Yankee Doodle Song Lesson for Kids

Instructor: Suzanne Rose

Suzanne has taught all levels PK-graduate school and has a PhD in Instructional Systems Design. She currently teachers literacy courses to preservice and inservice teachers.

If you know the song '~'Yankee Doodle'~', you may have wondered why anyone would put a feather in his hat and call it '~'macaroni.'~' Read on to find out about the history of the song and its meaning.

''Yankee Doodle''

Did you know that the song ''Yankee Doodle'' was originally sung by British soldiers to make fun of the Americans before the American Revolution? Here is the original version of the song:

''Brother Ephraim sold his cow

And bought him a commission

And then he went to Canada

To fight for the nation...

Sheep's head and vinegar

Buttermilk and tansy

Boston Is a Yankee town,

Sing 'Hey, doodle dandy!''

Continental Army Soldiers

History of the Song

Historian believe that the first version of ''Yankee Doodle'' was written by Dr. Richard Schuckberg, who served in the British army during the French and Indian War. From 1754-1763, soldiers from the American colonies fought alongside British soldiers against the French. At that time, the American colonists and the British were allies, meaning they were on the same side in the conflict. After the war ended, the colonists became increasingly upset with England over many issues, but mostly over taxes.

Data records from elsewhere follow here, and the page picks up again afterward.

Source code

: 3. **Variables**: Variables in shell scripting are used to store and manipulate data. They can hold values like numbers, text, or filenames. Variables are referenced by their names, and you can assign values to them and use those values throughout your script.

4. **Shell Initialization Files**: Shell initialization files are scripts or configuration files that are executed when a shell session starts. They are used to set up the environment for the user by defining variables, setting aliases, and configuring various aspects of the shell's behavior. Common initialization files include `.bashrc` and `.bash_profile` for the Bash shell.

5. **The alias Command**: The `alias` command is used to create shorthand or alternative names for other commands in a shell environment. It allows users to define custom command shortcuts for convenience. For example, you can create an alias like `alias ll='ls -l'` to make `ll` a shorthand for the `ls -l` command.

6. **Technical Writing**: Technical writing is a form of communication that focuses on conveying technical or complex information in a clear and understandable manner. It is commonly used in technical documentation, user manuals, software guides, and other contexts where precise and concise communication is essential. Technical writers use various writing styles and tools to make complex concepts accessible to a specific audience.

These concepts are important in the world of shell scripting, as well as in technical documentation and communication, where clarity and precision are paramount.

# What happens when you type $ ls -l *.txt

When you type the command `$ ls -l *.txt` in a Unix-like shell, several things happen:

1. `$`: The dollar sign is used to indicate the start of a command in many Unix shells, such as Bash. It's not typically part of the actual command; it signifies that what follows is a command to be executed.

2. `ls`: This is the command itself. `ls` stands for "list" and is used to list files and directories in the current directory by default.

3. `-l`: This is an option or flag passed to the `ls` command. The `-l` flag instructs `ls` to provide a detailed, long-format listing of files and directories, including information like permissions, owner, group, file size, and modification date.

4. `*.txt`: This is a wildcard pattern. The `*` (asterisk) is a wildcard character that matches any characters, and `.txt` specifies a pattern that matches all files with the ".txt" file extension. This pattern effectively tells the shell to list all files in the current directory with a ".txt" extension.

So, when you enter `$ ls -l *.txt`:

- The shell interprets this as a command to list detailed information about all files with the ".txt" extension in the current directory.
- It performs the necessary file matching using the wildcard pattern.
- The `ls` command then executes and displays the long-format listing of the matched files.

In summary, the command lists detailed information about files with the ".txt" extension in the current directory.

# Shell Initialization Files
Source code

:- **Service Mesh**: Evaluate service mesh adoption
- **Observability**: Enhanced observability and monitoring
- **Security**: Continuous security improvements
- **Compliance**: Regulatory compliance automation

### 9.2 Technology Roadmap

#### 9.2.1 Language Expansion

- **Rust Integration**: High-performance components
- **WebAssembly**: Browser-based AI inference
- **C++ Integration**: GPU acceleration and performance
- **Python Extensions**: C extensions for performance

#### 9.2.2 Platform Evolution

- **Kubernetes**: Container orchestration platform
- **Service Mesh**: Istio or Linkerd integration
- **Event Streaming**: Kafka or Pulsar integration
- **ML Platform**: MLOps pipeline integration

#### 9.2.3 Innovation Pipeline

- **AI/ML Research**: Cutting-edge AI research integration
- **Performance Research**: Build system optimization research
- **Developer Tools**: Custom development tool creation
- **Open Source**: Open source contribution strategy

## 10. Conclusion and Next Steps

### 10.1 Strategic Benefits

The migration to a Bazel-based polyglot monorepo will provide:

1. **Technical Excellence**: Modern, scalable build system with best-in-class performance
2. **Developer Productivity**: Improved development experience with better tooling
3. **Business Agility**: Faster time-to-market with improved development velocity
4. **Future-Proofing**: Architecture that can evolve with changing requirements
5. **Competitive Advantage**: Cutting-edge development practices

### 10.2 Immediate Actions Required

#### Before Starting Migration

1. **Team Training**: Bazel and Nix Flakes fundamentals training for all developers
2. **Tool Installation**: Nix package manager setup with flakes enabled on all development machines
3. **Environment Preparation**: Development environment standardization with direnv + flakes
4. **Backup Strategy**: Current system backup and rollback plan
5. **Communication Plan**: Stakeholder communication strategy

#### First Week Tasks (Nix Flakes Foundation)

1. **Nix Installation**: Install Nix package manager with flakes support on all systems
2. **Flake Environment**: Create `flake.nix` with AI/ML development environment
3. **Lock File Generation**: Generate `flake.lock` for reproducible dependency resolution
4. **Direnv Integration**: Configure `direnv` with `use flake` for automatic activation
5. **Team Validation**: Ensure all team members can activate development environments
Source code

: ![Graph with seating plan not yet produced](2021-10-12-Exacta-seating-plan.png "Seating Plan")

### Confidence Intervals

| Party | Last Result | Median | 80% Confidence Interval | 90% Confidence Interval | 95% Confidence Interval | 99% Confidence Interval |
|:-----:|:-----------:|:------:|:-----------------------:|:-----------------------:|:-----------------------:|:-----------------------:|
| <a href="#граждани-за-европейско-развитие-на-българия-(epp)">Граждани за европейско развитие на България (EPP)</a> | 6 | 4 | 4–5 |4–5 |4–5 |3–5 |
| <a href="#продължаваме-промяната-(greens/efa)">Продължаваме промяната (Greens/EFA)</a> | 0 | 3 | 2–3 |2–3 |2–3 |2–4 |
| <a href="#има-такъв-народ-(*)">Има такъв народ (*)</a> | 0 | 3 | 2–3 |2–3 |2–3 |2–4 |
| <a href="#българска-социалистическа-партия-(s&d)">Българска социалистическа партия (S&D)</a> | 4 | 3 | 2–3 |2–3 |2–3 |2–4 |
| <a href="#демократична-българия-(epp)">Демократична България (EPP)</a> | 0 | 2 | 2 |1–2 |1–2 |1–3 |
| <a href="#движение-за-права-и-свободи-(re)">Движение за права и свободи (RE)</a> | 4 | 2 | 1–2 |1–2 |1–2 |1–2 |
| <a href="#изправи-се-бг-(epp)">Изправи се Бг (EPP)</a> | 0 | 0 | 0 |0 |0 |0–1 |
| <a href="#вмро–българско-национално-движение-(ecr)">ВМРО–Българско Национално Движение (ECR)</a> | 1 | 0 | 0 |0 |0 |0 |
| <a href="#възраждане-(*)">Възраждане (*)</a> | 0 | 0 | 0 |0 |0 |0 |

British troops started singing ''Yankee Doodle'' around 1763 as an insult to the colonists. The relationship between England and the colonies became worse and worse, until the outbreak of the American Revolution, which lasted from 1775-1783.

In colonial times, there were not many printed books or newspapers, and people lived great distances apart; songs were one way they expressed their opinions about politics. The British saw the American colonists as uneducated, uncultured country bumpkins who had poor manners and wore cheap clothing.

As the British soldiers marched to Lexington and Concord, Massachusetts, to fight in the first battles of the American Revolution, they sang this version of ''Yankee Doodle'' to taunt the colonists:

''Yankee Doodle's come to town

For to buy a firelock,

We will tar and feather him

And so will we John Hancock.''

But instead of thinking of ''Yankee Doodle'' as an insult, the colonists simply changed the lyrics and adopted the song as their own. One of the most popular versions sung by soldiers during the war was:

''Yankee Doodle is the tune

That we all delight in;

It suits for feasts, it suits for fun,

And just as well for fightin'.''

American Soldiers

Current Version of the Song

We still sing ''Yankee Doodle'' today, more than 250 years since it was first written! While there have been many different versions of the lyrics over this time, the lyrics that most people know today were written in 1842:

''Yankee Doodle went to town

A-riding on a pony

Stuck a feather in his cap

And called it macaroni.''

Many historians believe that the word ''Yankee'' was based on the Dutch word ''Janke.'' New York, originally New Amsterdam, was settled by the Dutch long before the American Revolution.